■ Task description:
Your answer should be the line that contains "Telefon: +420 246 035 451" and each line after it, restated word for word through the final line of the entries.

■ Given data:
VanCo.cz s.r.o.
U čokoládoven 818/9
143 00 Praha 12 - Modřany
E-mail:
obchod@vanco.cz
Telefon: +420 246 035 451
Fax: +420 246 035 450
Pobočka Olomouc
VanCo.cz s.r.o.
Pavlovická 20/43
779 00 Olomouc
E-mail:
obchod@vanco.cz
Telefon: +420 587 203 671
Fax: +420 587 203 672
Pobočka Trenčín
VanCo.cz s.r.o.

■ Reply:
Telefon: +420 246 035 451
Fax: +420 246 035 450
Pobočka Olomouc
VanCo.cz s.r.o.
Pavlovická 20/43
779 00 Olomouc
E-mail:
obchod@vanco.cz
Telefon: +420 587 203 671
Fax: +420 587 203 672
Pobočka Trenčín
VanCo.cz s.r.o.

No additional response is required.